= Bangla (drink) =

Alcoholic beverage made from starch and sold in West Bengal

An empty bottle of Bangla liquor.

Bangla is an alcoholic beverage made from starch and sold in West Bengal. There are government licensed counters that sell this beverage. Bangla is a distilled country liquor. Notable Bengali liquor brand names are Uran, Captain, Pincon Bangla number one, Sengupta's Punch, Sengupta's Spark, Tarzan, Dada, Wonder, etc.

== Ingredients ==
Bangla is made from grains such as sorghum, bajra and wheat.

==Production and consumption==
According to the government data of 2015, 48% of the West Bengal state's market share is Indian-made foreign liquor (IMFL), 39% is the Bangla drink. 11% of the market share is beer and the remaining 2% are occupied by wine and other spirits.

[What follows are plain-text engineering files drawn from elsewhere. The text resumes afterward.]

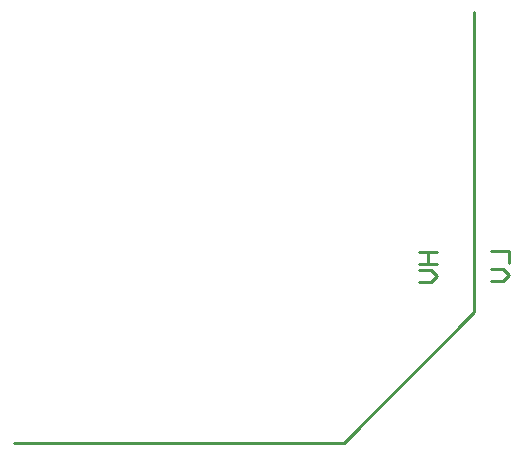
<source format=gbo>
G04*
G04 #@! TF.GenerationSoftware,Altium Limited,Altium Designer,22.3.1 (43)*
G04*
G04 Layer_Color=32896*
%FSLAX24Y24*%
%MOIN*%
G70*
G04*
G04 #@! TF.SameCoordinates,EB2419D6-8F1E-4273-BF56-69E21729E32B*
G04*
G04*
G04 #@! TF.FilePolarity,Positive*
G04*
G01*
G75*
%ADD14C,0.0100*%
D14*
X15700Y40850D02*
X26700D01*
X31050Y45200D01*
Y55200D01*
X31600Y47250D02*
X32200D01*
Y46850D01*
X31600Y46650D02*
X32000D01*
X32200Y46450D01*
X32000Y46250D01*
X31600D01*
X29200Y47200D02*
X29800D01*
X29500D01*
Y46800D01*
X29200D01*
X29800D01*
X29200Y46600D02*
X29600D01*
X29800Y46400D01*
X29600Y46200D01*
X29200D01*
M02*

</source>
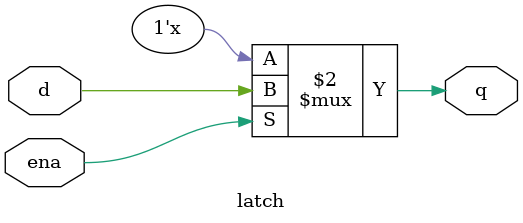
<source format=v>
module latch (d, ena, q);
    input d, ena;
    output q;
    reg q;
    
    always@ (d or ena)
    begin
        if (ena)
            q <= d;
    end
endmodule

</source>
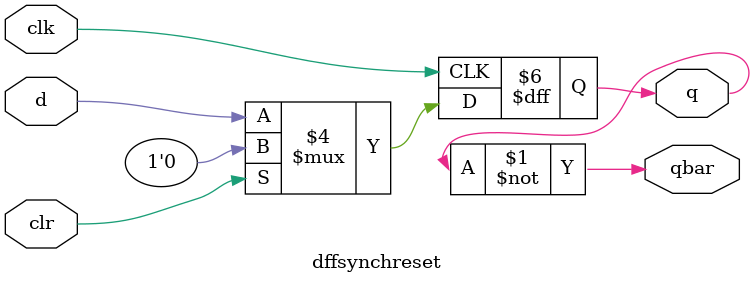
<source format=v>
module dffsynchreset(d,clk,clr,q,qbar);
input d,clk,clr;
output reg q;
output qbar;
assign qbar=~q;
always @(posedge(clk))
begin if (clr) q<=0;
else q<=d;
end
endmodule

</source>
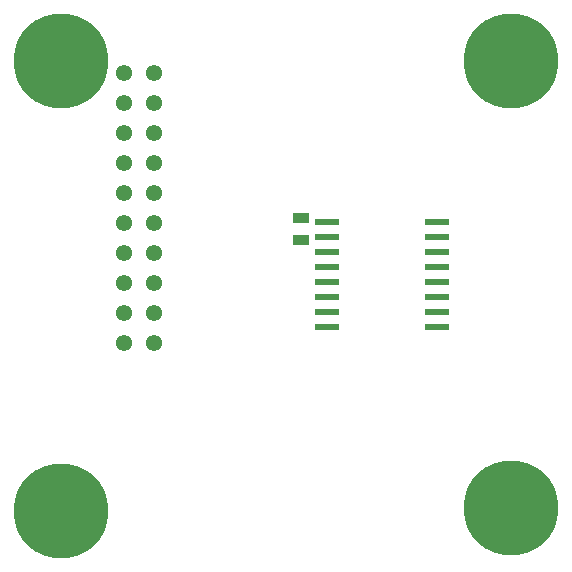
<source format=gts>
%FSLAX34Y34*%
G04 Gerber Fmt 3.4, Leading zero omitted, Abs format*
G04 (created by PCBNEW (2013-04-01 BZR 4058)-product) date Tue 02 Sep 2014 09:50:09 AM PDT*
%MOIN*%
G01*
G70*
G90*
G04 APERTURE LIST*
%ADD10C,0.005906*%
%ADD11R,0.055000X0.035000*%
%ADD12C,0.054370*%
%ADD13R,0.078740X0.023622*%
%ADD14C,0.315100*%
G04 APERTURE END LIST*
G54D10*
G54D11*
X10500Y-7725D03*
X10500Y-8475D03*
G54D12*
X5600Y-11900D03*
X4600Y-11900D03*
X5600Y-10900D03*
X4600Y-10900D03*
X5600Y-9900D03*
X4600Y-9900D03*
X5600Y-8900D03*
X4600Y-8900D03*
X5600Y-7900D03*
X4600Y-7900D03*
X5600Y-6900D03*
X4600Y-6900D03*
X5600Y-5900D03*
X4600Y-5900D03*
X5600Y-4900D03*
X4600Y-4900D03*
X5600Y-3900D03*
X4600Y-3900D03*
X5600Y-2900D03*
X4600Y-2900D03*
G54D13*
X11369Y-9350D03*
X11369Y-8850D03*
X11369Y-8350D03*
X11369Y-7850D03*
X11369Y-9850D03*
X11369Y-10350D03*
X11369Y-10850D03*
X11369Y-11350D03*
X15030Y-11350D03*
X15030Y-10850D03*
X15030Y-10350D03*
X15030Y-9850D03*
X15030Y-9350D03*
X15030Y-8850D03*
X15030Y-8350D03*
X15030Y-7850D03*
G54D14*
X17500Y-2500D03*
X2500Y-2500D03*
X17500Y-17400D03*
X2500Y-17500D03*
M02*

</source>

Bangla is generally consumed by those who cannot afford other more expensive alcohol. The market, however, has been increasing for domestic liquor; this is due to a combination of a change in government policy that allows Bengali liquor to be sold in more outlets, improved production, better packaging, and new marketing strategies.

A major proportion of excise revenue in the state of West Bengal comes from cheap Bengali liquor. In the 2014-15 fiscal year, the figure reached 3,600 crore. It is a major Country Liquor in the state of West Bengal and accounts for a major share in the states excise revenue.